Data items
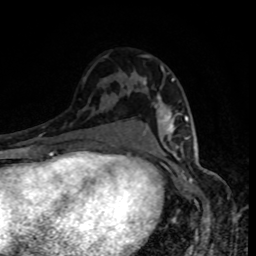
Breast MRI, one axial slice. Slice 53 of 80 in the series (ordered by position). Cropped to one breast. Dynamic contrast-enhanced series, time point 2 of 8 at this slice position (early post-contrast). 1.5 T. TE 4.2 ms, TR 7 ms. 256 × 256 image matrix, field of view 160 × 160 mm. Female patient.
Annotated regions visible in this slice (semi-automatically segmented with operator editing):
- enhancing-tissue mask used for the functional tumour volume (all voxels passing the contrast-enhancement thresholds inside the analysis volume; usually the tumour): box from (x=143, y=78) to (x=188, y=149) px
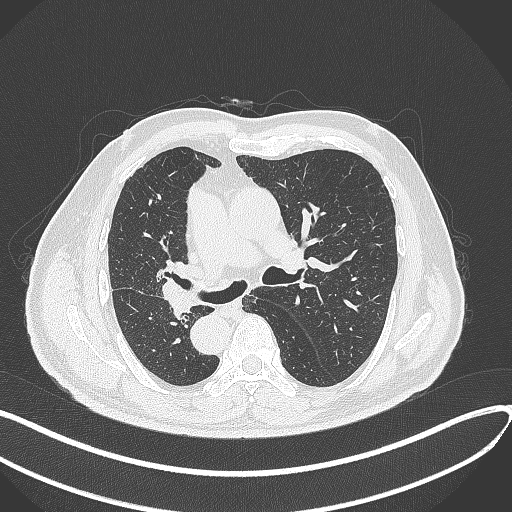
Chest CT, one axial slice. Lung window (W 1500 / L -600 HU). 1 mm slice thickness. 512 × 512 image matrix, field of view 400 × 400 mm. Patient: male, 67 years. Case-level facts recorded for this patient, not image findings: clinical TNM (as recorded): T2a N0 M0.
Annotated regions visible in this slice (bounding box drawn by a radiologist):
- lung tumour (recorded histology: squamous cell carcinoma): bounding box <156,271,202,319> (left, top, right, bottom; pixels)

**Task brief**
All lines in the entries above that include "recorded" should be found and copied.

**Response below**
Chest CT, one axial slice. Lung window (W 1500 / L -600 HU). 1 mm slice thickness. 512 × 512 image matrix, field of view 400 × 400 mm. Patient: male, 67 years. Case-level facts recorded for this patient, not image findings: clinical TNM (as recorded): T2a N0 M0.
- lung tumour (recorded histology: squamous cell carcinoma): bounding box <156,271,202,319> (left, top, right, bottom; pixels)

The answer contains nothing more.